Sulla variante tre (quella di edificare il nuovo Liceo nel nuovo quartiere Officine) i partiti che hanno sottoscritto il rapporto della commissione di maggioranza mostrano quanto siano poco seri. Premettiamo che noi non siamo favorevoli a questa variante. Ma non ci copriremmo mai di ridicolo affermando con serietà le ragioni che si oppongono a tale ipotesi, quando, meno di un anno fa, gli stessi partiti (tutti e con firma dei capo-gruppo in testa, qualcuno presente anche qui se non andiamo errati) caldeggiavano con una lunga e articolata mozione al Consiglio comunale di Bellinzona proprio l’adozione di questa variante. Ma, si sa, Bellinzona è la città del Carnevale…

Per mostrare di avere approfondito, la commissione dedicata molte righe a spiegare la variante 4, cioè quella della costruzione a fianco dell’IRB (ex Campo militare). Una lunga spiegazione per mettere in luce i problemi, di costi e pianificatori. Sui costi abbiamo già detto, valgono le stesse osservazioni che abbiamo fatto per i calcoli relativi alle altre varianti.

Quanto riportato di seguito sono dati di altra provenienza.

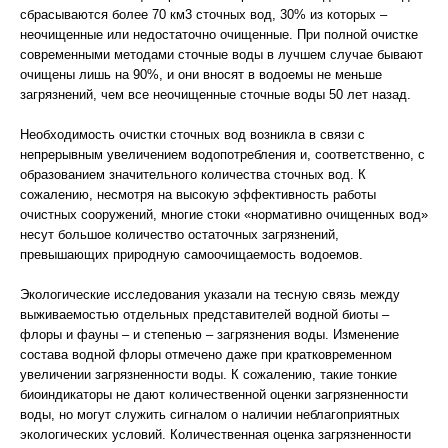
сбрасываются более 70 км3 сточных вод, 30% из которых –
неочищенные или недостаточно очищенные. При полной очистке
современными методами сточные воды в лучшем случае бывают
очищены лишь на 90%, и они вносят в водоемы не меньше
загрязнений, чем все неочищенные сточные воды 50 лет назад.
Необходимость очистки сточных вод возникла в связи с
непрерывным увеличением водопотребления и, соответственно, с
образованием значительного количества сточных вод. К
сожалению, несмотря на высокую эффективность работы
очистных сооружений, многие стоки «нормативно очищенных вод»
несут большое количество остаточных загрязнений,
превышающих природную самоочищаемость водоемов.
Экологические исследования указали на тесную связь между
выживаемостью отдельных представителей водной биоты –
флоры и фауны – и степенью – загрязнения воды. Изменение
состава водной флоры отмечено даже при кратковременном
увеличении загрязненности воды. К сожалению, такие тонкие
биоиндикаторы не дают количественной оценки загрязненности
воды, но могут служить сигналом о наличии неблагоприятных
экологических условий. Количественная оценка загрязненности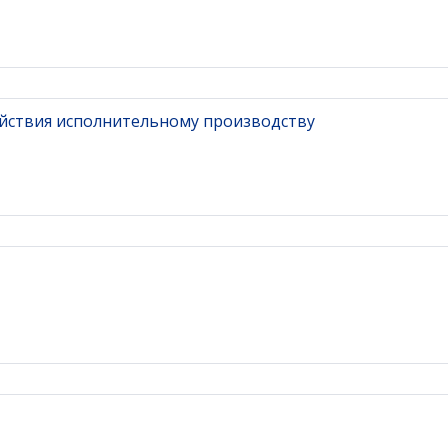
йствия исполнительному производству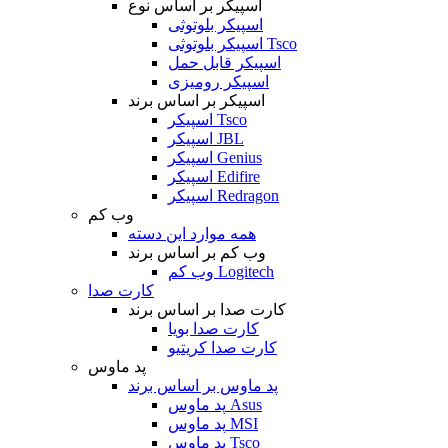
اسپیکر بر اساس نوع
اسپیکر بلوتوثی
اسپیکر بلوتوثی Tsco
اسپیکر قابل حمل
اسپیکر رومیزی
اسپیکر بر اساس برند
اسپیکر Tsco
اسپیکر JBL
اسپیکر Genius
اسپیکر Edifire
اسپیکر Redragon
وب کم
همه موارد این دسته
وب کم بر اساس برند
وب کم Logitech
کارت صدا
کارت صدا بر اساس برند
کارت صدا بویا
کارت صدا کریتیو
پد ماوس
پد ماوس بر اساس برند
پد ماوس Asus
پد ماوس MSI
پد ماوس Tsco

Sui problemi di ordine pianificatorio (lungaggini, difficoltà, etc.) non si tratta altro che di un vero e proprio pieno di nebbia, una vera e propria operazione di intossicazione per nascondere una cosa che tutti sanno (e Caprara, già candidato sindaco per ben due volte – dovrebbe saperlo meglio di altri): in quel terreno non si è progettata l’edificazione del nuovo Liceo perché, da sempre, la città di Bellinzona vi si è opposta. Prima perché ospitava il circo, poi perché – come hanno confermato le ultimi vicende – vogliono dedicarlo a un eventuale ampliamento del polo bio-tecnologico. In altre parole la variante 4 non è mia esistita e mai potrebbe esistere.

In conclusione il progetto di ristrutturazione appare come costoso, impreciso, poco credibile e un po’ raffazzonato. A questo proposito, un piccolo aneddoto. Solo nelle ultime settimane, in un’assemblea con docenti, progettisti e dirigenti del DECS, questi ultimi si sono accorti che avevano dimenticato (nel progetto di sede provvisoria) le aule di pedagogia speciale (presenti al Liceo da almeno 20 anni!); dimenticanza alla quale ora la commissione della gestione ha posto riparo con i 150’000 franchi aggiuntivi (vedi a pag. 10 del rapporto). Cose dell’altro mondo!

Per finire risulta chiaro a tutti che questo progetto di ristrutturazione viene mantenuto solo perché DECS e governo si sono incaponiti a sua difesa; riconoscere le critiche e cambiare opzione farebbe perdere la faccia a tutti. Una sorta di operazione salviamo il soldato Bertoli. Il quale, in ogni caso, non siederà più in governo al momento della fine dell’operazione e non sarà chiamato a risponderne. Troppo facile!

Per questa ragione non voteremo il credito di costruzione per la sede provvisoria; e non tanto in quanto tale (anzi, è stato migliorato grazie all’azione degli studenti che abbiamo sostenuto); ma perché esso presuppone l’adozione di un progetto di ristrutturazione che, per le ragioni indicate, noi avversiamo.